• Australian and US warships in the Philippine Sea.
    Australian and US warships in the Philippine Sea. Defence

At the time of writing, there is not yet a clear outcome in the US presidential election. So far, Biden appears to be ahead but the race is close in key battleground states.

The pre-election polls were clearly in Joe Biden’s favour. The Economist gave him a 97 per cent chance of winning the electoral college and a 99 per cent chance of winning the popular vote. The FiveThirtyEight website gave him an 89 per cent chance in the electoral college and a similar chance on the popular vote.

But no matter who the winner is, experts and pundits seem to agree that US strategy in Asia, and by extension Washington’s relationship with Canberra, are unlikely to change significantly.

Writing in the ASPI Strategist, Michael Shoebridge argues that Australia’s impact on global discussions - such as 5G providers and international responses to the pandemic – does not depend on US leadership.

“Superpowers can obviously walk and chew gum, but when there’s so much domestic gum to chew, ideas and policy directions will probably need to be developed by others and marketed to Washington,” Shoebridge wrote. “That’s good news for Australia, because it’s what Australian political leaders have already been doing, with this year’s AUSMIN meeting being a fine example.”

Shoebridge also notes that the two largest issues of our time – climate change and the rise of China – do not depend on who occupies the White House.
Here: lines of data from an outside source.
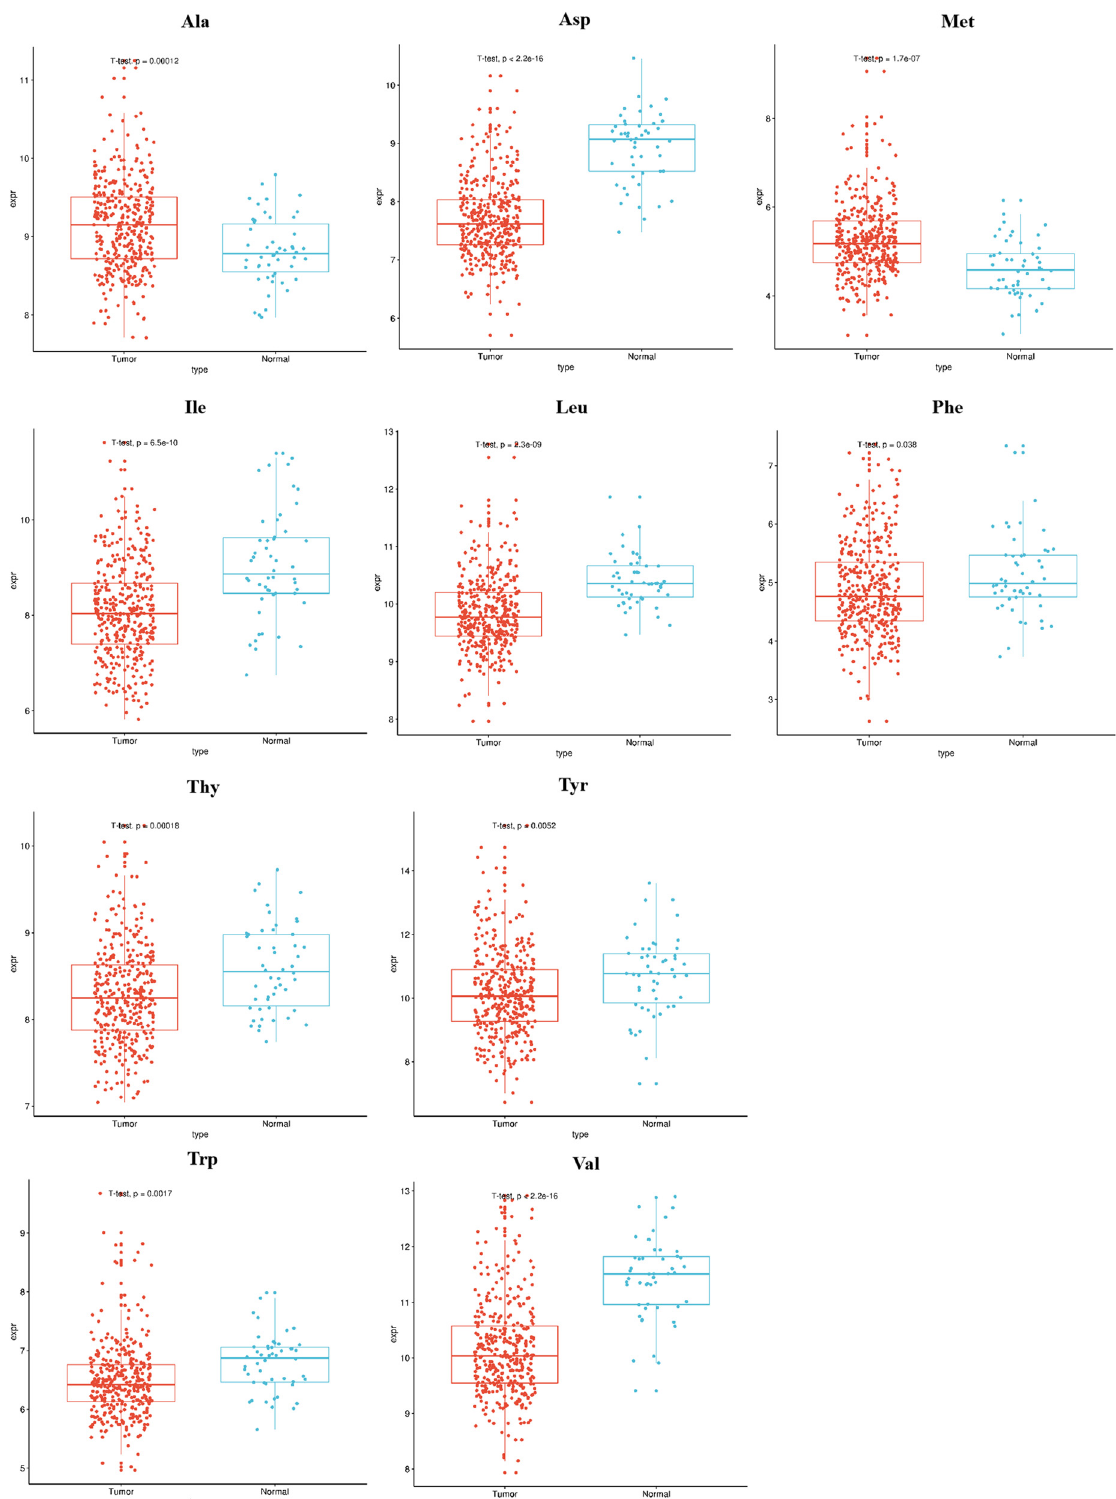
Figure 1: AA levels in tumor tissues and matched normal tissues of patients with liver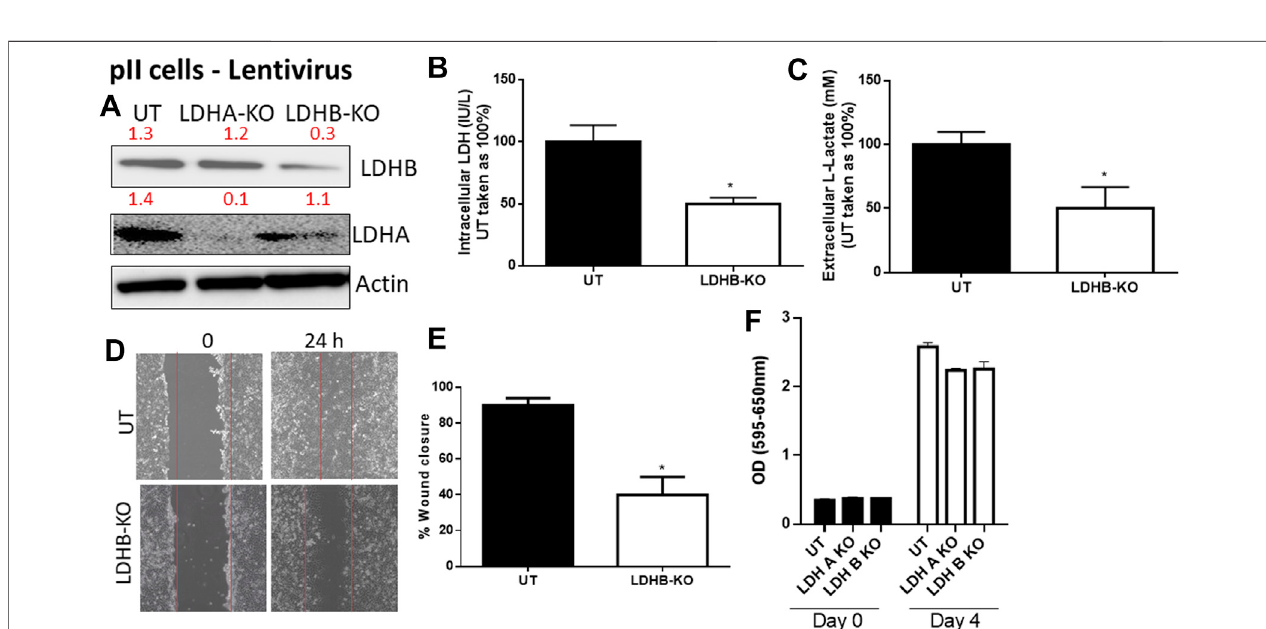
FIGURE 4 | Effect of LDH-B knockdown in the ER − ve breast cancer cell pII. (A) show western blotting analysis of LDH-B and actin (loading control) in untreated (UT), or cells treated with LDH-A or -B lentivirus. Densitometric analysis of the blot is also included. The blot represents one out of three similar experiments. (B,C) show LDH activity and lactate level respectively. * p < 0.05 Vs. UT cells ( n (cid:2) 3 per group). (D,E) show the percentage of wound closure (using scratch assay). * p < 0.05 Vs. UT cells ( n (cid:2) 6 per group). (F) show cell proliferation (using MTT assay) at day 0 (seeding day) and day 4 ( n (cid:2) 3 per group).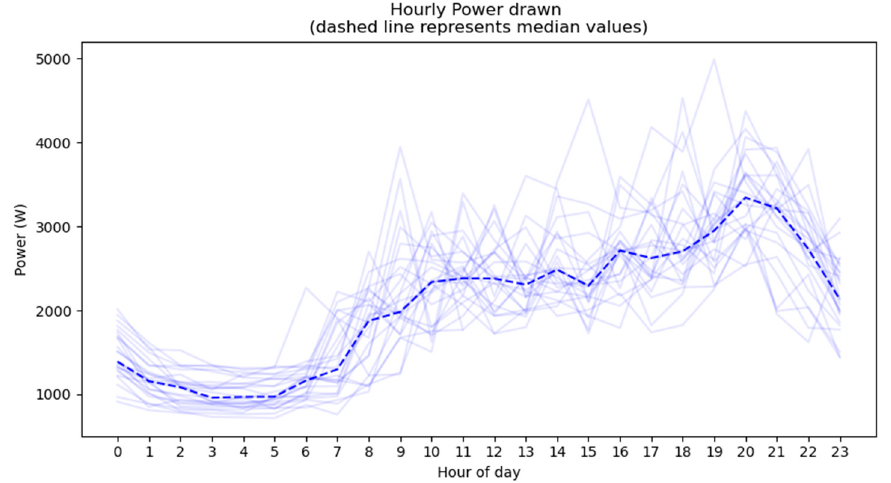
Figure 10. Bunjako daily load profile spanning from July to September 2021.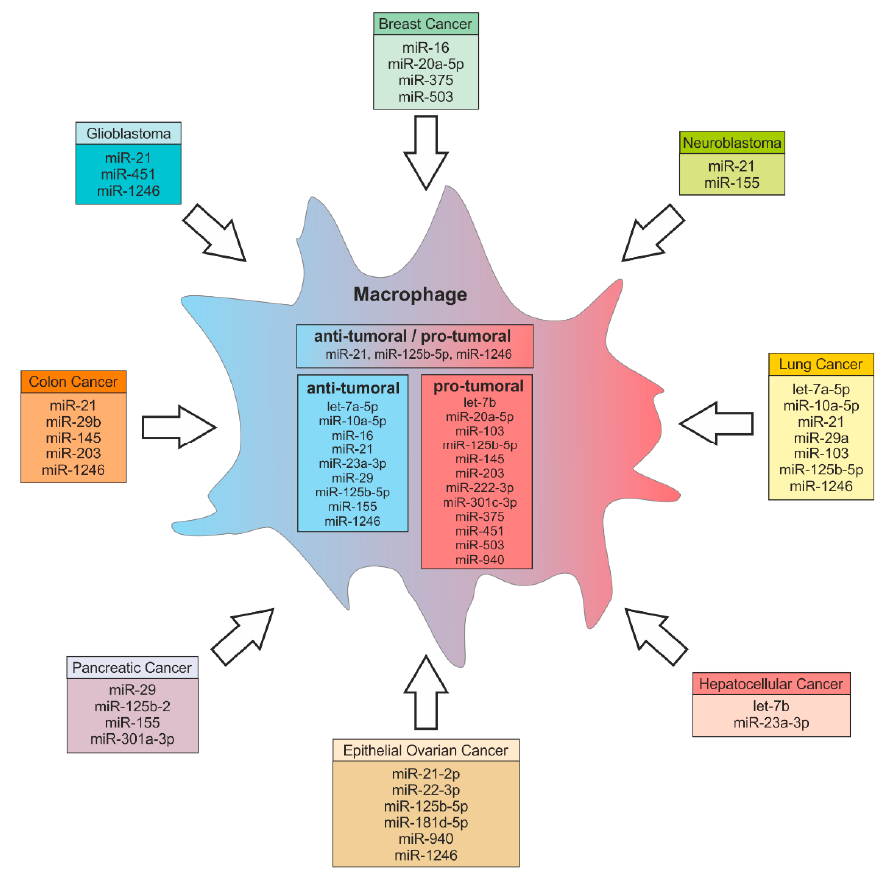
Figure 2. Tumor-derived miRs and their potential functions in macrophages. MiRs can be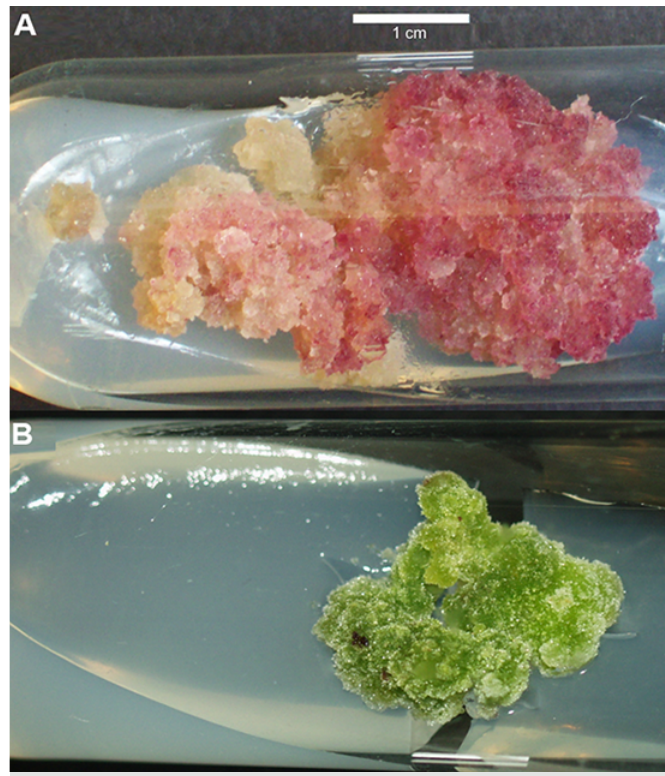
Fig. 1 Callus cultures after 15 passages of subculturing ( A ) RCL tissue grown on Murashige and Skoog medium, ( B ) GCL tissue grown on Woody-Plant medium. Both media were supplemented with 2,4-di- chlorophenoxyacetic acid (l mg L −1 ), α-naphthalene acetic acid (l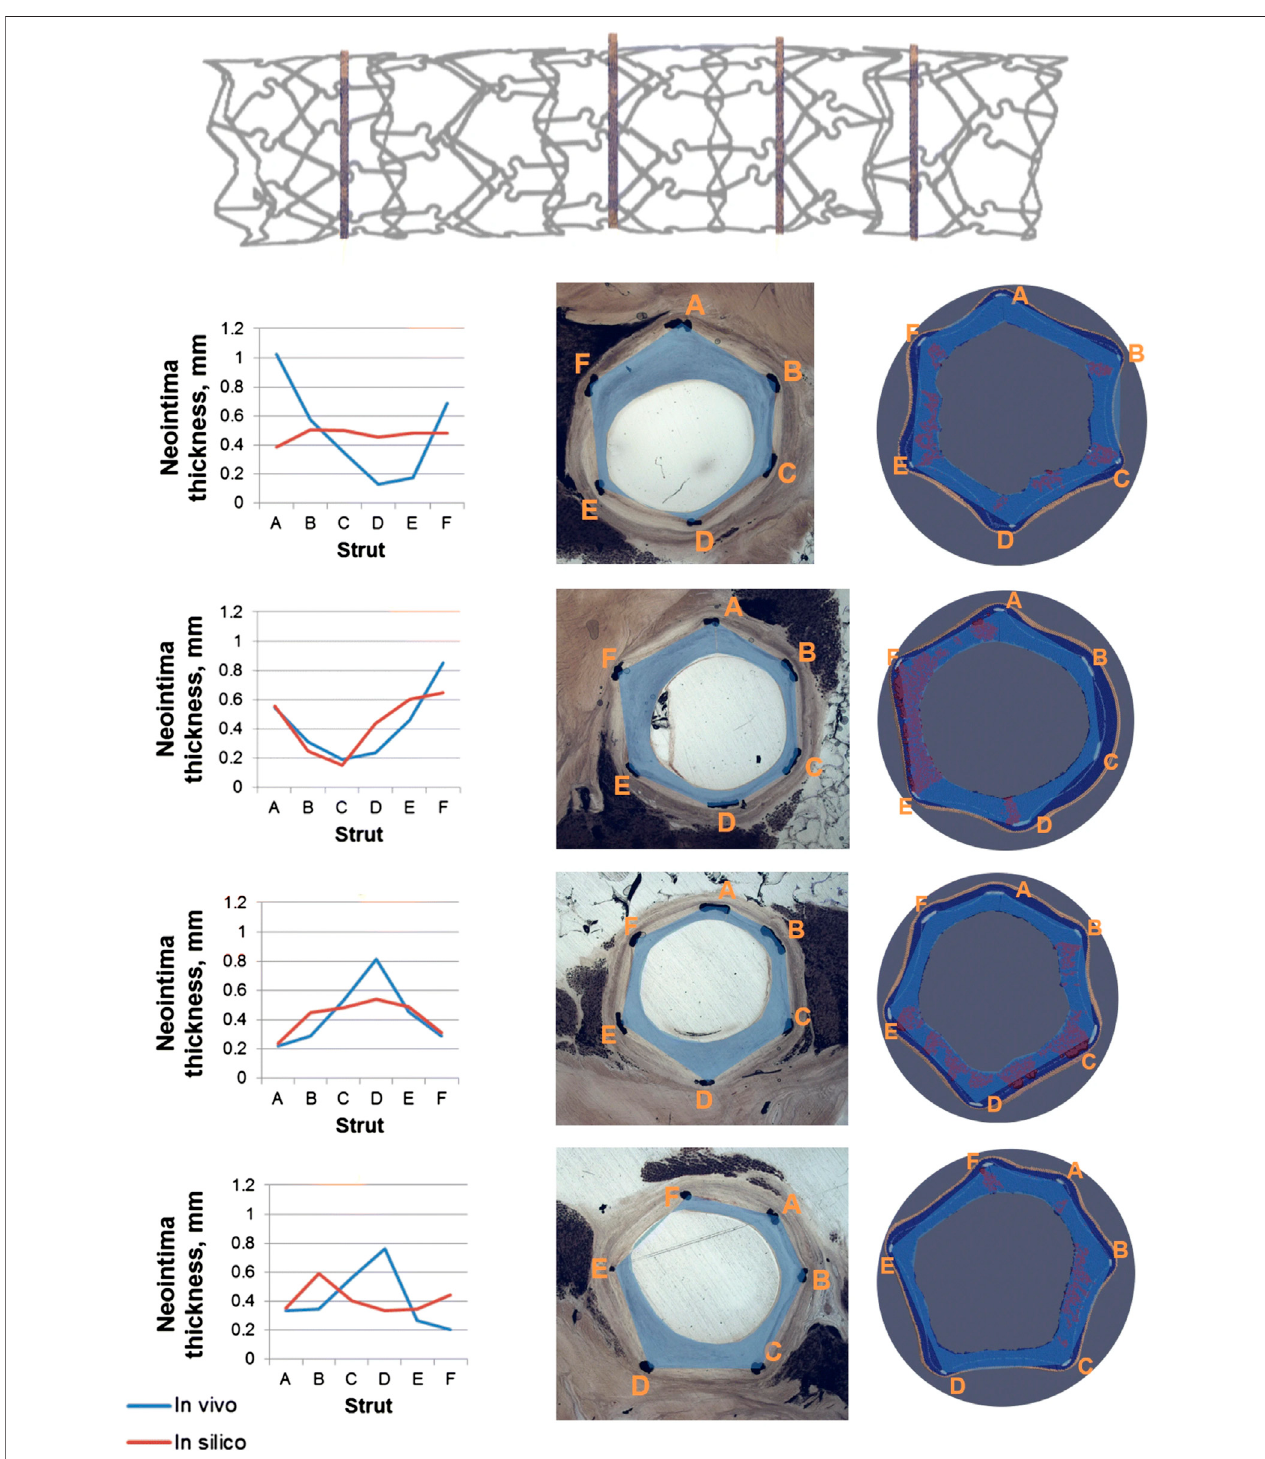
FIGURE 7 | Results of the multiscale agent-based modeling framework of in-stent restenosis of Zun et al. (2019). At the top, the stent geometry is shown, with indicationsonthepositionofthefouranalyzed cross-sections.Atthebottom, theresultsat 28 daysareshownforthefour cross-sections.Foreach cross-section:1)on theleft,aquantitativecomparisonofthepredicted( in-silico )and in-vivo neointimalthicknessisprovidedforthe6strutslocations(A – F),2)inthemiddle,the in-vivo cross- section is shown and 3) on the right, the in-silico cross-section is represented, with the smooth muscle cells (SMCs) in dark blue, the internal elastic lamina (IEL) in light blue, the external elastic lamina (EEL) in beige, the extracellular matrix (ECM) in red and the stent struts in light grey. Both in the in-vivo and in-silico silico cross- sections the blue area represents the neointima estimation. Reprinted with permission from Zun et al. (2019) (http://creativecommons.org/licenses/by/4.0/).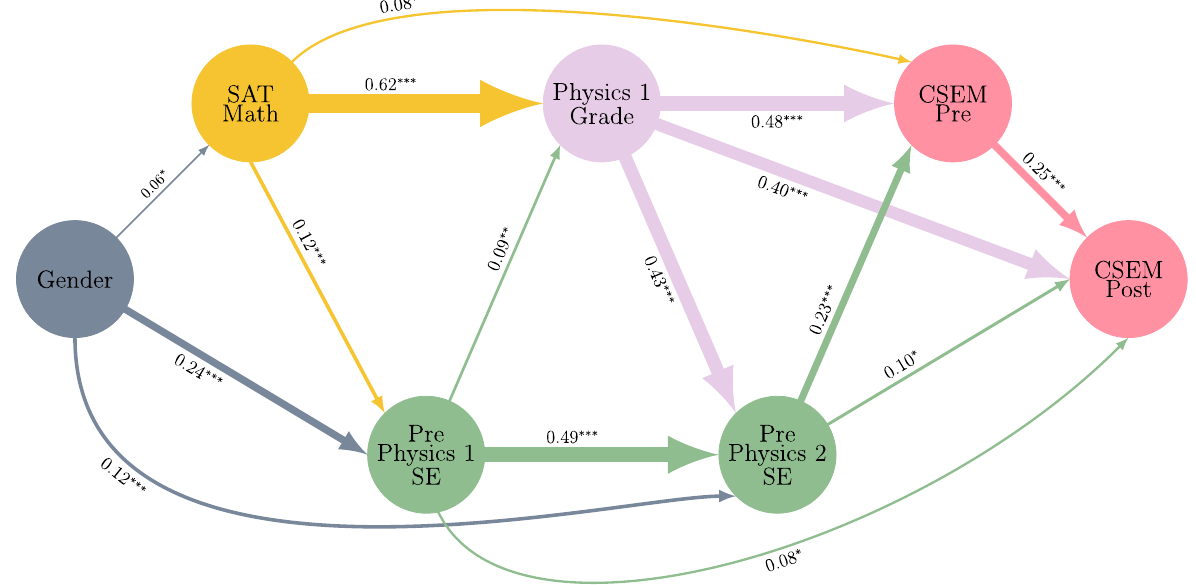
Fig. 2. Results of the structural equation modeling between gender and standardized post-test score (CSEM post) through pre self- efficacy in Physics 1 and 2, SAT math, Physics 1 grade and the CSEM prescore. The line thicknesses correspond to the magnitude of β values. All p values are indicated by *** for p < 0 . 001 and ** for p < 0 . 01 . Each arrow with the line connecting two variables in the diagram indicates the direction of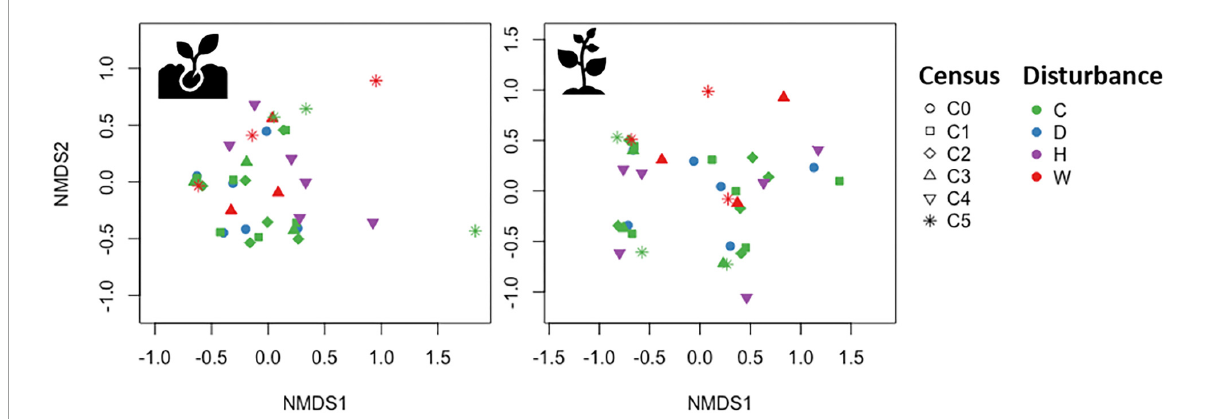
FIGURE3 Non-metric multidimensional scaling of seedling (Left) and sapling (Right) species composition. Each symbol represents the species composition in an experimental plot, during a specific census date (symbols; C0 = June 2015, C1 = November 2015, C2 = June 2016, C3 = June 2017, C4 = May 2018, C5 = April 2019) and disturbance type (colors; C = control, D = drought, H = hurricanes, W =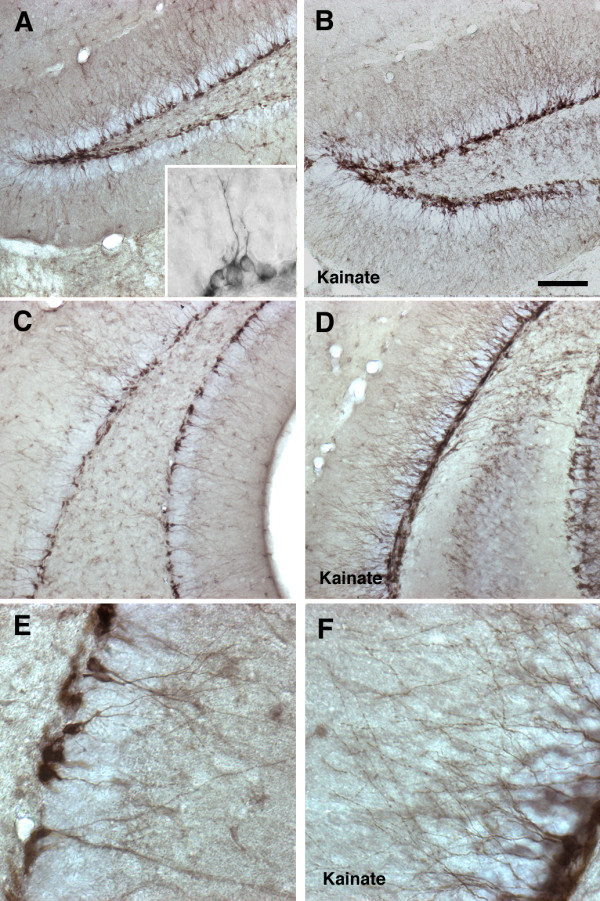
DCX-expressing cells in the subgranular zone. Column A, C, D shows normal conditions, column B, D, F shows conditions after induction of seizures by kainate application. A and C, DCX-positive cells in the subgranular zone (SGZ) with dendrites of various lengths reaching into the molecular layer. The nucleus appears usually devoid of immunoreaction. The granule cell layer is seen as a light band. Scale bar (in B for all panels), 150 μm. Insert, high power depiction of a cluster of DCX-positive cells of different morphology. Note, how the initial segment of the dendrite grows parallel to the SGZ. Scale bar, 45 μm. B and D, Kainate application increases the number of DCX-positive cells in the SGZ (here at 10 days after seizure induction). The SGZ widens and occasionally shows a bi-layered structure. Scale bar, 150 μm. E and F, Kainate injections increase the number of DCX-positive cells but do not seem to cause abnormal growth of the apical dendrites. Scale bar, 80 μm.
China has committed to being carbon neutral by 2060, but in reality is still enacting policies that are likely to accelerate climate change. In addition, Beijing will also continue to shift the world order in ways that can’t be reduced to its competition with the US: “Telling ourselves that the China challenge is a problem for the US, and that we all must simply wait to see how we play into it, is a conceptual error that’s also fundamentally disempowering.”

The US Studies Centre over at the University of Sydney largely agrees with this assessment.

“Across the US Studies Centre, there is consensus that no matter who wins the 2020 election, this contest between the US and China will (a) continue to be the most significant driver of US foreign policy for the foreseeable future, (b) be the single most important tension in global affairs, (c) continue to grow in scope, encompassing trade and investment, research and development and elements of civil society,” Professor Simon Jackman writes.

Sam Roggeveen of the Lowy Institute, originally writing in the AFR, is blunt. “The result of the upcoming US presidential election is inconsequential for Australia,” he wrote. “It does not matter who wins.”

Despite the gulf between the personalities of Biden and Trump, Roggeveen argues that the US is no longer capable of summoning the effort to contain China.

“The problem is that whoever wins this US election will inherit a political system and a nation that have no appetite for a contest on the scale that would be required to contain China’s rise,” Roggeveen wrote. “Australia faces a future in which maintaining our security will increasingly be a job for us alone.”

So to sum up: no matter how the election pans out in the time between me writing this article and you reading it, the strategic outlook for Defence (and therefore defence industry) will remain largely unchanged.

Yet the question of what happens if there is no winner – or worse, if the transfer of power is not peaceful – is entirely up in the air.